Recently I lodged a cheque from the State into my current account which will take five days to clear. Due to this delay, 15 cheques that I issued just after lodging that cheque will be returned to me by my bank at a charge of €15 per cheque with the claim of insufficient funds available. I have raised this issue five times with the Minister for Finance but nothing has been done about it. The Government has no interest in the self-employed, the people who created the economy. It is only interested in its own survival and for the banks to repair their balance sheets.

I agree the non-principal residence tax is a good idea for raising moneys for local authorities. However, having visited the Roscommon Associations in Manchester, Birmingham and London, I know many emigrants feel let down that the little house they have back in Ireland, some without even electricity or running water, will be charged this tax. They want to be good citizens but the local authorities are insisting they pay the €200 tax. That is an insult to the Irish diaspora which actually helped rebuild this country by sending money back from abroad.
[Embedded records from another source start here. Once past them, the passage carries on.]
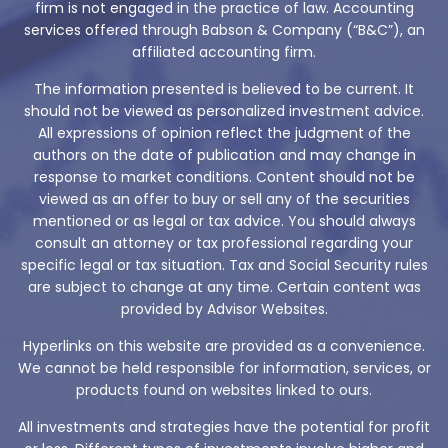
firm is not engaged in the practice of law. Accounting
services offered through Babson & Company (“B&C”), an
affiliated accounting firm.
The information presented is believed to be current. It
should not be viewed as personalized investment advice.
All expressions of opinion reflect the judgment of the
authors on the date of publication and may change in
response to market conditions. Content should not be
viewed as an offer to buy or sell any of the securities
mentioned or as legal or tax advice. You should always
consult an attorney or tax professional regarding your
specific legal or tax situation. Tax and Social Security rules
are subject to change at any time. Certain content was
provided by Advisor Websites.
Hyperlinks on this website are provided as a convenience.
We cannot be held responsible for information, services, or
products found on websites linked to ours.
All investments and strategies have the potential for profit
The Government must apologise to those emigrants in the United States and the United Kingdom who have tried to keep a link with this country by keeping a small house, some times just a pile of stones, for not considering them when introducing this tax. It must be amended because the local authorities have not considered all factors involved.

Action needs to be taken against the lucrative black economy in tobacco smuggling. We know the Government loses millions in revenue each year because of this. What we know is often only one tenth of what we should know. I welcome the prosecutions that have so far been taken. However, the Government has created a market in illegal tobacco smuggling which must be more seriously tackled.

The Finance Bill contains many stealth taxes. Credit must flow again for businesses. The banks must be asked some hard questions. The Government has no difficulty in letting the banks close down businesses and, therefore, putting people on the unemployment lines yet it has not asked the banks the hard questions. I have heard it talk about doing so for the past two years but nothing has been done about getting credit flowing again.